▸ EXERCISE MATERIALS:
**********
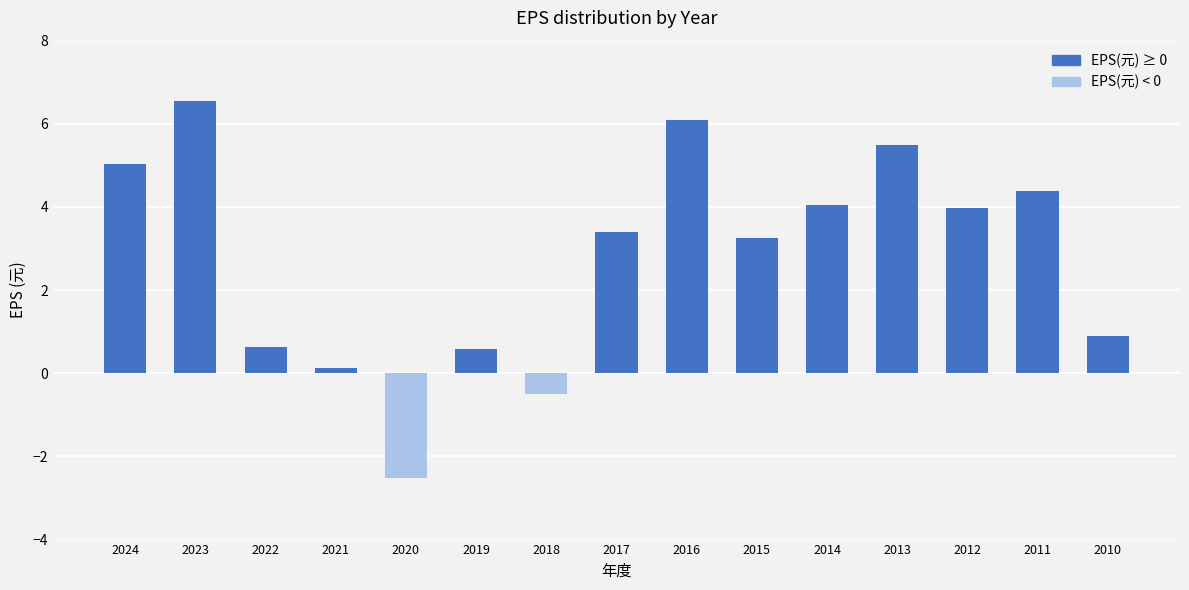

What is the value of the 7th bar from the left?

-0.5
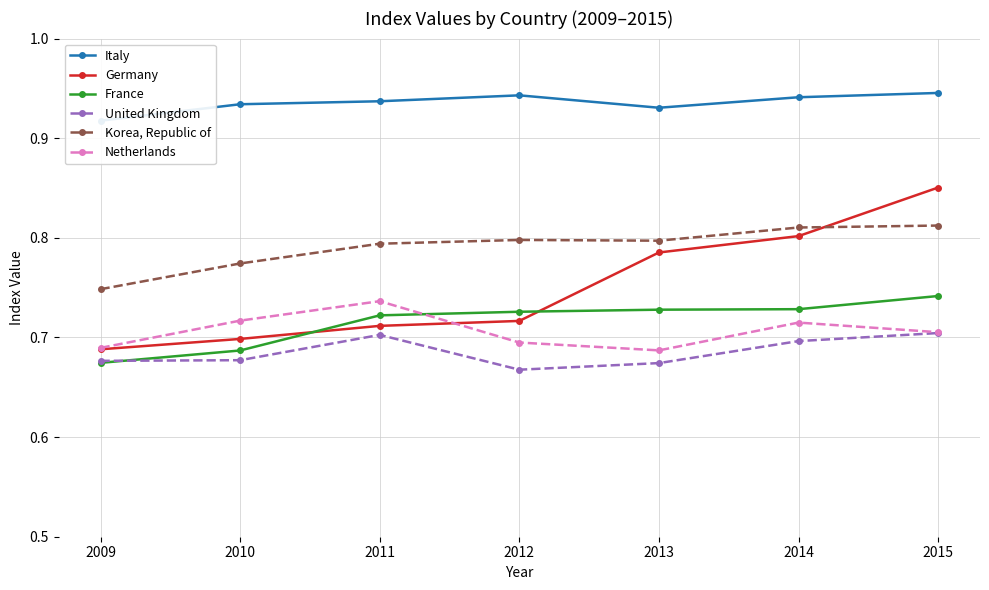

What is the sum of the Italy values at 2013 and 2014?

1.9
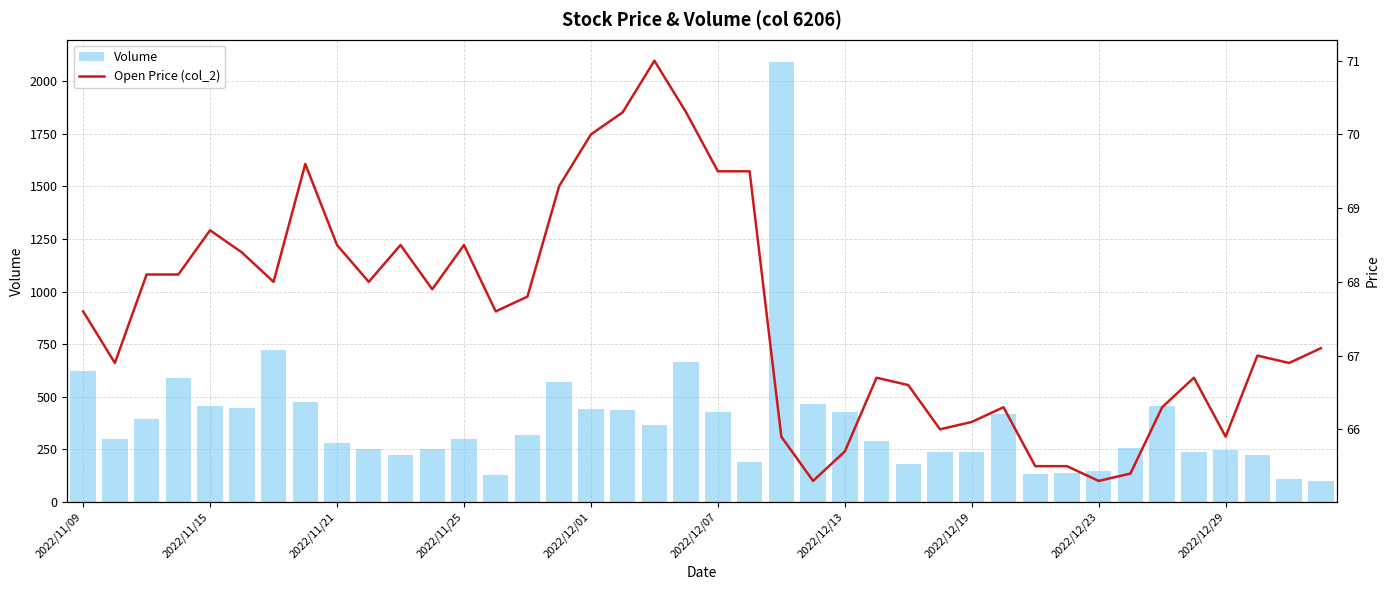

What is the minimum value shown in the chart?

65.3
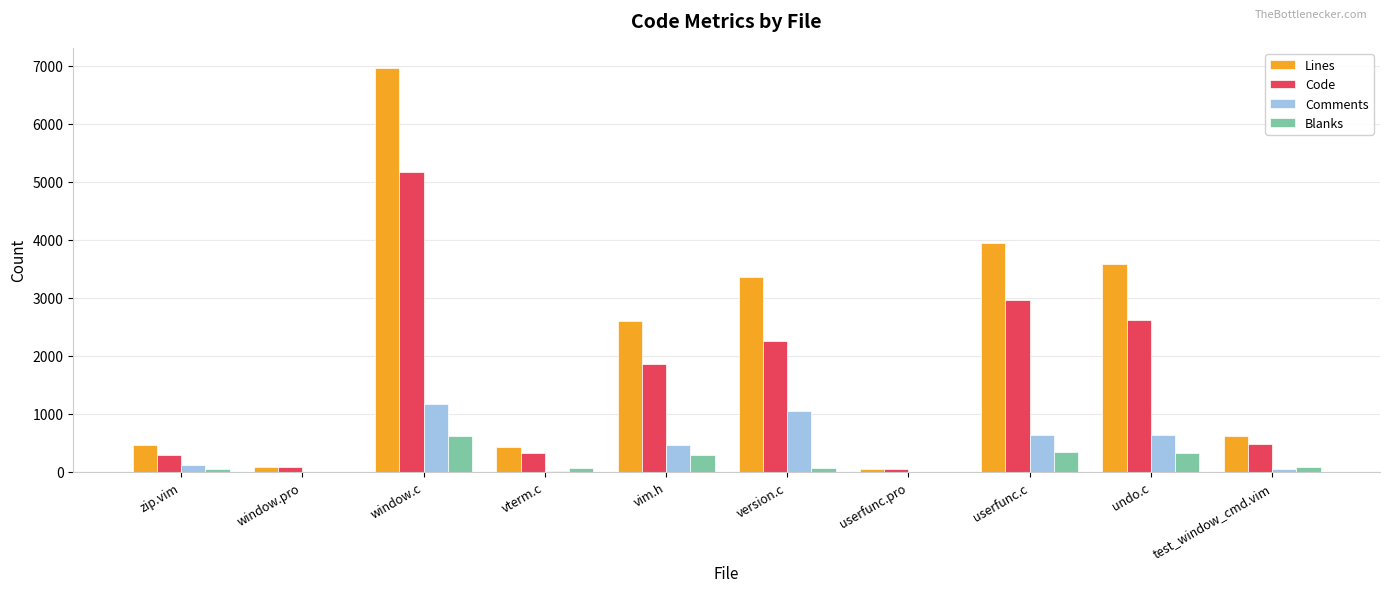

Between version.c and test_window_cmd.vim, which series saw the biggest shift?

Lines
**********
From the material above, pull out each line that contains the string "What", keeping only those where the letter case matches.

What is the value of the 7th bar from the left?
What is the sum of the Italy values at 2013 and 2014?
What is the minimum value shown in the chart?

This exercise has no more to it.